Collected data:
=== Begin Enclosure ===

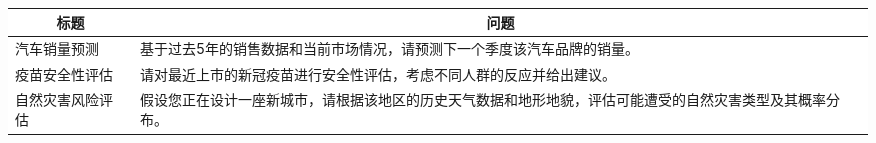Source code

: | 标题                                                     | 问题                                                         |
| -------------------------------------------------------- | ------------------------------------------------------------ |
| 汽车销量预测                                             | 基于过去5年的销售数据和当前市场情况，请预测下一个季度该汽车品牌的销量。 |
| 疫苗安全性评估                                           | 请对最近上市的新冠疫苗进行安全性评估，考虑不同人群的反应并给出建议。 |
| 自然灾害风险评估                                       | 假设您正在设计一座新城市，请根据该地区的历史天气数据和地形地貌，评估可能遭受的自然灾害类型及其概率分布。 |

=== End Enclosure ===
=== Begin Enclosure ===

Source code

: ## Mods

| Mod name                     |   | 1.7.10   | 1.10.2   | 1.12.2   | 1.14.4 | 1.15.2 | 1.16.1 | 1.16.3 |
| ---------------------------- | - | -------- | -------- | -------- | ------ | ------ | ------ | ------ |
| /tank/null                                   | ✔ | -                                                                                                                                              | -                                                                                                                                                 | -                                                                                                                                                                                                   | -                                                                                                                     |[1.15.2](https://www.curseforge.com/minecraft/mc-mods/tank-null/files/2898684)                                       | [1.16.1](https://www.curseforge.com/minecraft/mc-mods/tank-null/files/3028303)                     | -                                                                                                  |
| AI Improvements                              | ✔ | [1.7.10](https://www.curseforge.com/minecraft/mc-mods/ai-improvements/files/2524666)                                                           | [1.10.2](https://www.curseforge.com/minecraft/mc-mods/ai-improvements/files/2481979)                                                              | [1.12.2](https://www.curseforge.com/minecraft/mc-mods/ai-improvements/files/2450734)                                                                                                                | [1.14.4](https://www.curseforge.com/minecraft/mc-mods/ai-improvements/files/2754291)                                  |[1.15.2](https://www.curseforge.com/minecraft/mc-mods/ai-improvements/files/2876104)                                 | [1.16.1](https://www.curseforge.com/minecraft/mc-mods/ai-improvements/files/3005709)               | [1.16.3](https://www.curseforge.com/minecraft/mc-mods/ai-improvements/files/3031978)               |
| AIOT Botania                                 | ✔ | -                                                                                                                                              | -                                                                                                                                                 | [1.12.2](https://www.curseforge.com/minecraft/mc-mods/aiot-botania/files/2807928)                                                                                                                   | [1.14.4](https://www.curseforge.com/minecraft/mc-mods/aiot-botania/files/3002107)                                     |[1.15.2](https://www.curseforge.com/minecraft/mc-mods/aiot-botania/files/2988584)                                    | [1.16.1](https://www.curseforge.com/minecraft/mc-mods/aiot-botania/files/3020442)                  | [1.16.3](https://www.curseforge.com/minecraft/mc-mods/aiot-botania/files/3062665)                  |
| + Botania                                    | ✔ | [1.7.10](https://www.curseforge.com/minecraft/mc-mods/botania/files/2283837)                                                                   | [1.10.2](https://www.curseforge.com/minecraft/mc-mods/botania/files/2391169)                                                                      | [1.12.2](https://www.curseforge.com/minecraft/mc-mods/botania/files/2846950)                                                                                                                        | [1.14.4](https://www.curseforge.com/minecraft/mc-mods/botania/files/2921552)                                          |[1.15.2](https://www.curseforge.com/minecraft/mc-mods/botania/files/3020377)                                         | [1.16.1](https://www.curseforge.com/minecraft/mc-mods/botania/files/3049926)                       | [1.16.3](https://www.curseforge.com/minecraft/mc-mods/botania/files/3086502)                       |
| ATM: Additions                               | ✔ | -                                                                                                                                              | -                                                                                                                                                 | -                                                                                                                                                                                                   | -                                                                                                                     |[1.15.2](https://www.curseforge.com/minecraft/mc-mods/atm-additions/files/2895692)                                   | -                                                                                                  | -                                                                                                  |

=== End Enclosure ===

Select every line above that contains the string "botania".

| AIOT Botania                                 | ✔ | -                                                                                                                                              | -                                                                                                                                                 | [1.12.2](https://www.curseforge.com/minecraft/mc-mods/aiot-botania/files/2807928)                                                                                                                   | [1.14.4](https://www.curseforge.com/minecraft/mc-mods/aiot-botania/files/3002107)                                     |[1.15.2](https://www.curseforge.com/minecraft/mc-mods/aiot-botania/files/2988584)                                    | [1.16.1](https://www.curseforge.com/minecraft/mc-mods/aiot-botania/files/3020442)                  | [1.16.3](https://www.curseforge.com/minecraft/mc-mods/aiot-botania/files/3062665)                  |
| + Botania                                    | ✔ | [1.7.10](https://www.curseforge.com/minecraft/mc-mods/botania/files/2283837)                                                                   | [1.10.2](https://www.curseforge.com/minecraft/mc-mods/botania/files/2391169)                                                                      | [1.12.2](https://www.curseforge.com/minecraft/mc-mods/botania/files/2846950)                                                                                                                        | [1.14.4](https://www.curseforge.com/minecraft/mc-mods/botania/files/2921552)                                          |[1.15.2](https://www.curseforge.com/minecraft/mc-mods/botania/files/3020377)                                         | [1.16.1](https://www.curseforge.com/minecraft/mc-mods/botania/files/3049926)                       | [1.16.3](https://www.curseforge.com/minecraft/mc-mods/botania/files/3086502)                       |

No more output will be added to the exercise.